## [Passage]
However, we can seek to analyse recent trends up to 2019.8

Transport emissions have been stagnating for about 10 years, and this is the only sector whose emissions in 2019 are above their 1990 level. Several underlying factors explain this stagnation: (i) a continued increase in the distances travelled, particularly between home and work, reflecting a continuation of the phenomenon of urban sprawl; (ii) a delay in the electrification of vehicles compared to the planned pathway; (iii) a lack of modal shift, as this was contemplated in the National Low-Carbon Strategy, particularly for the transport of goods from road to rail; and (iv) a slowdown in the improvements in vehicle energy efficiency: in recent years, engine efficiency gains have been completely erased by the increase in the weight of vehicles (with the surge in SUV sales in particular). In essence, these developments indicate the levers for reducing transport emissions: reducing the distances travelled, switching to less emitting modes (public transport, train) or non-emitting modes (cycling, walking), better filling of vehicles, choosing efficient, light, low-consumption vehicles... collective spatial planning and investment choices that precisely enable this reduction of distances travelled and the shift to less emitting modes. Pulling these levers is partly a matter of individual choices, but above all of collective choices at local, regional, national and even European level, since, for example, regulations regarding car manufacturers are decided at European level.

## [Dataset rows]
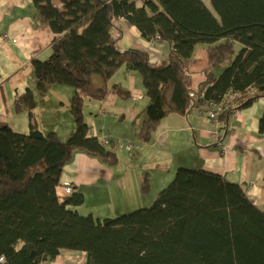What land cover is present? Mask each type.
<instances>
[{"label":"trees","instance_id":"obj_1","mask_svg":"<svg viewBox=\"0 0 264 264\" xmlns=\"http://www.w3.org/2000/svg\"><path fill=\"white\" fill-rule=\"evenodd\" d=\"M32 1L56 36L50 57L32 61L35 88L15 98L16 112L31 113L30 132L0 123V264L50 262L63 250L85 251L87 264H264V209L219 173L180 167L152 203L117 216L102 215L81 192L58 194L76 153L119 162L115 147L91 135L84 118L95 74L107 81L125 67L141 76L149 97L137 128L143 143L156 138L170 113L223 103L218 121L228 128L232 113L264 97V0ZM122 18L152 43L167 42L168 54L153 63L143 48H122ZM200 43L207 45V67L194 86ZM57 85L76 89L67 138L44 132L33 113ZM259 125L264 137V114ZM150 187L147 172L141 189L147 194ZM84 203L88 214L79 210Z\"/></svg>","mask_w":264,"mask_h":264},{"label":"crops","instance_id":"obj_2","mask_svg":"<svg viewBox=\"0 0 264 264\" xmlns=\"http://www.w3.org/2000/svg\"><path fill=\"white\" fill-rule=\"evenodd\" d=\"M136 1L138 6L143 3ZM121 24L124 28L122 48H143L149 52L153 63L160 62L170 51L167 42L152 43L126 19L122 18ZM55 36L40 20L32 0H0V123H7L16 133L30 132L31 113L16 112L15 98L30 87L35 88L32 61L50 57ZM90 81L97 98L94 115L85 118L90 134L109 139L119 162L109 166L98 156L78 152L65 165L60 184L69 183L74 193L85 194L87 201L95 200L102 215L117 216L113 197H109L112 190L114 198L121 204L126 203L129 211L148 206L180 167L219 173L229 182L243 186L248 196L264 209V137L259 125L264 97L232 113L228 128L209 118L210 106L205 102L196 105L188 114L170 113L158 126L156 138L143 143L137 139V128L149 97L145 94L141 76L121 67L107 81L101 80L99 75H93ZM72 88L66 85L52 87L38 105L40 114L33 110L44 132L55 131L67 138L74 130L70 110L66 109L70 108ZM87 112L84 108V113ZM68 118L71 119L70 132L60 133L59 124ZM128 141L139 144L132 155L124 149L130 143ZM147 172L151 190L145 194L140 185L142 175ZM132 179L133 185L130 184ZM86 209V203L79 208L81 211ZM43 264H87V253L63 250L55 260Z\"/></svg>","mask_w":264,"mask_h":264},{"label":"rangeland","instance_id":"obj_3","mask_svg":"<svg viewBox=\"0 0 264 264\" xmlns=\"http://www.w3.org/2000/svg\"><path fill=\"white\" fill-rule=\"evenodd\" d=\"M210 4V2H208ZM11 41V40H10ZM12 42H17V41H12ZM241 47L240 46H236V51H235V54L234 55V58L236 57V54L239 52V49ZM206 51H207V45L204 44V43H200L196 49H195V52H194V57L197 58V64L193 67L195 73L193 75V80H194V86H197L201 81L202 79L204 78V75H203V70L205 69V67H207V56H206ZM163 59V57H162ZM161 59V60H162ZM229 63V60L228 61H225V64L221 67V68H218L216 69V74L217 75H220L226 68V66L228 65ZM97 75V74H95ZM100 76V75H99ZM103 78L101 77V80ZM55 87V86H53ZM69 88H72L69 86ZM88 89H92V87L89 85ZM52 90V87L50 88V91ZM75 91L76 89L75 88H72V92H71V95L73 96L75 94ZM71 96V97H72ZM85 96H88L87 98H85V101H86V107H85V110H87L88 112L85 114L84 113V118H86V120L88 118H91L93 115H94V112H95V109H96V102H97V98L94 96V93L92 92L91 95H84ZM35 112L39 115L40 114V107H35ZM66 109H69V106L66 108ZM211 112V109H208V115L210 114ZM59 113V112H58ZM264 114V112H263ZM62 116V113L60 114ZM209 118H210V115H209ZM73 122H74V127H75V121H74V118H73ZM71 123V119L68 118V119H63L61 121V123L59 124L60 128H59V131L60 133H63L64 130H67V132L69 133L70 130H68V125ZM215 124H218L219 122H214ZM130 142V141H128ZM112 144H108L106 145L107 146H110ZM123 145V143H122ZM121 145V146H122ZM129 146H133L132 148H129ZM139 147V144L137 142H130L129 145H126L124 147V149L127 150V154H131L132 155V152L133 151H136L135 149H138ZM130 184L133 185L134 184V180L132 179L130 181ZM140 188H141V185H140ZM143 191V190H142ZM115 196V193H114V190H112V192L110 193L109 197L112 199V205L113 207L115 208V214L116 215H121V214H125L126 212H129V209L127 208V204L124 203V204H121L120 202L117 201L116 198H114ZM82 214H88V212H85V210H82L81 212Z\"/></svg>","mask_w":264,"mask_h":264},{"label":"built area","instance_id":"obj_4","mask_svg":"<svg viewBox=\"0 0 264 264\" xmlns=\"http://www.w3.org/2000/svg\"><path fill=\"white\" fill-rule=\"evenodd\" d=\"M4 37H7V35L5 34ZM192 95H194V94L192 93ZM222 104L223 103H219V104H215V105L211 106L212 108H211V112L209 115H210V119L213 122H219L217 113L220 111ZM218 124H220V122ZM101 141L104 145H107L110 142L106 137H102ZM127 145H129V144H127ZM132 147L133 146H129V148H132ZM73 191H74L73 186L69 183L68 184H61L60 187L58 188V194L61 198L63 196L71 195L73 193ZM0 260L3 261L4 258L1 257ZM40 264H43V263H40Z\"/></svg>","mask_w":264,"mask_h":264}]
</instances>
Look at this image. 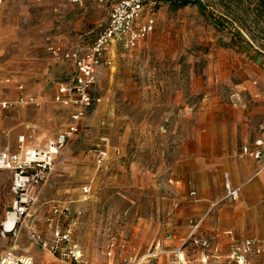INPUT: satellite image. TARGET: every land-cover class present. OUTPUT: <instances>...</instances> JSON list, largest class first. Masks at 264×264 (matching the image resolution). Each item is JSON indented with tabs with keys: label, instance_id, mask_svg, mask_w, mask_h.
I'll return each mask as SVG.
<instances>
[{
	"label": "rangeland",
	"instance_id": "obj_1",
	"mask_svg": "<svg viewBox=\"0 0 264 264\" xmlns=\"http://www.w3.org/2000/svg\"><path fill=\"white\" fill-rule=\"evenodd\" d=\"M196 1L202 6L157 0L153 34L133 50L117 42L108 48L112 65L98 68L92 90L101 103L87 113L79 133L62 150L34 208V217L44 223L52 216V206L66 204L69 221L60 220V228L78 219L74 240L89 264L135 263L170 238L179 246L191 224L189 207L195 199L191 158L204 154L206 146L209 152L211 145L215 158H234L264 130V26L251 14L254 2ZM112 5L7 0L0 7V24L14 27V37L0 41L6 79L30 71L29 89L35 77L46 73L55 90L68 83L73 67L50 56L48 40L72 44L79 39L88 49L108 26ZM37 102L40 106L32 108L38 126L21 134L17 129L29 107L0 108V124L6 126L0 130V151L19 152V136L25 137L23 149L44 147L66 131L70 112L53 101L50 135L45 130L50 124L39 123L43 106L38 97ZM34 134L39 140L51 138L35 143L30 140ZM103 138L110 140L111 152L98 172ZM86 185H91V195L83 202ZM224 189V183H211V197L224 196ZM0 211L3 253L13 248L17 257H29L33 264H66L31 239L30 218L18 226L15 237H1V223L12 213V202L3 199Z\"/></svg>",
	"mask_w": 264,
	"mask_h": 264
},
{
	"label": "built area",
	"instance_id": "obj_2",
	"mask_svg": "<svg viewBox=\"0 0 264 264\" xmlns=\"http://www.w3.org/2000/svg\"><path fill=\"white\" fill-rule=\"evenodd\" d=\"M6 0H0V6ZM70 4L82 7L86 0H67ZM99 4L112 3L108 26L85 49L80 46L64 48L57 42L49 39L47 51L53 59L70 63L73 67V77L58 88L56 103L64 110L70 111L69 125L65 132L57 138L40 148H20L19 152L10 150L0 151V171L12 174L10 193L13 197L12 213L7 214L5 221L1 224L2 236H16L17 228L30 218L31 227L35 228L36 219L34 208L39 206L42 191L52 176L56 162L62 150L71 141L72 137L79 133L82 121L87 113L94 110L101 103V99L92 95V90L97 84V70L101 65L111 66L112 60L107 57L108 48L115 42L120 43L125 49L133 50L141 42L146 40L156 29L155 7L157 0H95ZM21 95L15 105L26 107L28 105L38 106L35 98L24 93L20 88ZM10 104H0L3 110H8ZM251 146H245L241 154L251 160L264 163V130L261 132ZM19 143L24 144V138H19ZM102 146L98 150L96 159V170L101 171L109 161L111 145L110 140L103 138ZM116 156L121 152L114 150ZM227 198L237 201L239 189H232L229 182L225 184ZM85 198L91 195V188L86 186L82 190ZM33 212V216L30 214ZM10 215H15V222L9 230L6 223ZM23 219V222H22ZM60 220L69 221L68 208L58 204L52 208V216L45 218V223L50 230L47 239L37 233L31 232V239L43 252H47L67 264H87L81 247L74 240L73 228L76 221H70L66 229L60 228ZM198 226L193 227L187 242L183 246L170 252H157L131 264H154L161 254H169L170 264H190L187 251L189 248L200 256L201 264H208L211 259L218 257L213 251L214 241L217 238H205L197 235ZM264 252V245L258 240H248L242 243H233L232 251L227 257L229 264H256L255 259ZM109 256L111 254L109 253ZM0 264H33L26 257H17L13 251L2 256Z\"/></svg>",
	"mask_w": 264,
	"mask_h": 264
},
{
	"label": "crops",
	"instance_id": "obj_3",
	"mask_svg": "<svg viewBox=\"0 0 264 264\" xmlns=\"http://www.w3.org/2000/svg\"><path fill=\"white\" fill-rule=\"evenodd\" d=\"M6 2L7 0L5 1V3ZM54 8L57 7L54 6ZM13 37H14V27L0 24V41L8 42L11 41ZM51 40L57 42L59 45L63 46L64 48H69L66 47L69 45H71L72 47L75 46L82 47L79 39H77L76 42L72 44H70L68 41H67L68 43H66V41H60L58 39H53V38ZM48 76L51 78V75L49 73L43 74L37 78L33 76L35 77L34 87L33 88L31 87L29 89L28 84L31 83V80H29L31 79L30 71L29 73L25 71L23 72V74L14 75L11 78L12 80L11 81L10 79H6L5 66L0 64V101H1L0 104H4V103L10 104L11 106L8 109L10 110L13 106H15L17 99L21 95L20 88L23 87L24 93L26 95L35 98L36 101L38 97V99L42 103L43 107L40 109L39 112V114H41L39 123L40 124L52 123V120L55 117V114L53 113L55 107L54 104L52 103L53 101L56 103V96L59 87L57 88V90H55V87H52L48 83L49 82ZM23 83L27 84L28 90ZM9 89H13V90H9ZM39 106L40 105L38 104V106L35 107H39ZM28 107L29 108H28L27 117H23L22 118L23 120L20 118L21 125L17 129V132L19 134L25 133L28 130L29 131L35 130L36 127L38 126L37 119L33 117V113H34L33 111L34 109L32 108L33 105H28ZM0 125H1L0 130L2 132L5 131L6 128L5 122L1 123ZM51 126L52 124H50L45 130H50L51 131L50 135H53V129L50 128ZM19 130H21L22 132ZM261 134L262 133H259V135L256 138H254V140L244 144L242 148L245 146H251L254 143V141L261 136ZM50 135L46 138L44 137L42 140H39L38 138H34L35 136L37 137V135L34 134V136L30 138V140L35 143H38V141L42 142L44 140H49V138H51ZM16 136H18V134H16ZM20 137L24 138V143H25V137L24 136L18 137L19 147L23 148L24 144L21 146L19 143ZM33 148H38V147H33ZM228 158L229 159H226V157L215 158L213 154L212 145L209 147V152H208V146H206L204 154L195 158H191L190 166L193 172L192 176L194 177L192 179L193 182L192 186L195 189V191L192 192L191 194L195 196V199L190 202L189 208L191 210L190 217L192 220L189 222L191 224L189 226L188 232L187 234H183L185 236L182 238V242L179 246L174 245V243H172L173 238H170L168 240L169 242L157 243L156 246L152 250H150L147 254L143 255L141 259L151 255L152 253L170 252L176 248L183 246V244L188 241L191 233L193 232V227L196 226H198V231H197L198 236H203L205 238H214V236L217 237L214 241L213 251L218 257V259L217 260L211 259L210 263L218 264V261L221 260L220 264H229L227 262V257L229 253L232 251L233 243L235 242L242 243L248 240H258L264 245V163L257 162L247 157H244L242 156L241 152L239 155H236V157L234 158H230V157ZM106 165L107 163L105 164V166ZM199 178L201 179V183L198 184L197 180ZM227 181L229 182L232 189L240 190L239 199L237 201H233L227 198L226 189H224L225 190L224 196L221 195L219 199L214 200L213 197H211L210 195V184L212 183L216 186L218 184L222 185L224 183V188H225V184ZM11 184H12V174L10 172L0 171V202L3 199L8 201L9 203L13 201V197L10 193ZM86 186H89L91 188V185H86ZM42 195H43V191H42ZM89 197L90 195L87 198L83 196L82 201L83 202L87 201ZM61 205L67 207L66 204H61ZM52 208H51V214H52ZM1 219H2V213L0 211V220ZM77 220L78 219L74 221L77 222ZM193 220L194 222H192ZM37 222L38 221L36 219V226L35 228L31 227L30 231L32 232L35 230L37 233L48 239L50 237V230L47 224L45 223V221H44L45 224L42 222L40 223L38 222L37 224ZM1 237H3L2 234ZM4 250L5 248L3 246V242L2 240H0V254H2L0 256V259L4 254L7 253V252L3 253ZM9 251H14V250L12 248ZM187 254H188V259L190 260V264H201L199 254L197 253L191 254L190 249L187 251ZM21 257H26V256H21ZM170 261H171V257L169 256V254H162V255L160 254L159 257L156 260H154V264H170ZM254 261L256 264H264V252L260 257L256 258ZM144 264H148V263L146 262Z\"/></svg>",
	"mask_w": 264,
	"mask_h": 264
},
{
	"label": "trees",
	"instance_id": "obj_4",
	"mask_svg": "<svg viewBox=\"0 0 264 264\" xmlns=\"http://www.w3.org/2000/svg\"><path fill=\"white\" fill-rule=\"evenodd\" d=\"M171 3H176L179 6H187L189 4L192 5H197L199 7H201L202 5L199 4V2H197L196 0L189 2V1H183V0H170ZM240 4H243L244 1L246 0H238ZM249 2H254V8L251 11V14H253V18L255 20L256 23H260L262 26H264V0H248ZM250 8V6H249ZM249 8L247 11H249ZM249 12L246 13V15L248 16ZM243 28V27H242ZM245 31H247V33H249V35H252L248 29L244 28ZM262 32L264 33V27L261 28ZM237 35L239 38H241V32H237ZM250 37V36H249ZM253 37V36H251Z\"/></svg>",
	"mask_w": 264,
	"mask_h": 264
},
{
	"label": "bare ground",
	"instance_id": "obj_5",
	"mask_svg": "<svg viewBox=\"0 0 264 264\" xmlns=\"http://www.w3.org/2000/svg\"><path fill=\"white\" fill-rule=\"evenodd\" d=\"M53 140H51L50 142H52ZM15 222V215H10L9 220L6 223V228L9 230L10 228H12L13 224Z\"/></svg>",
	"mask_w": 264,
	"mask_h": 264
}]
</instances>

## [Set problem]
Translate this sentence from the passage on transport emissions into Spanish: "Transport emissions have been stagnating for about 10 years, and this is the only sector whose emissions in 2019 are above their 1990 level."

## [Task result]
Las emisiones del transporte llevan unos 10 años estancadas, y este es el único sector cuyas emisiones en 2019 están por encima de su nivel de 1990.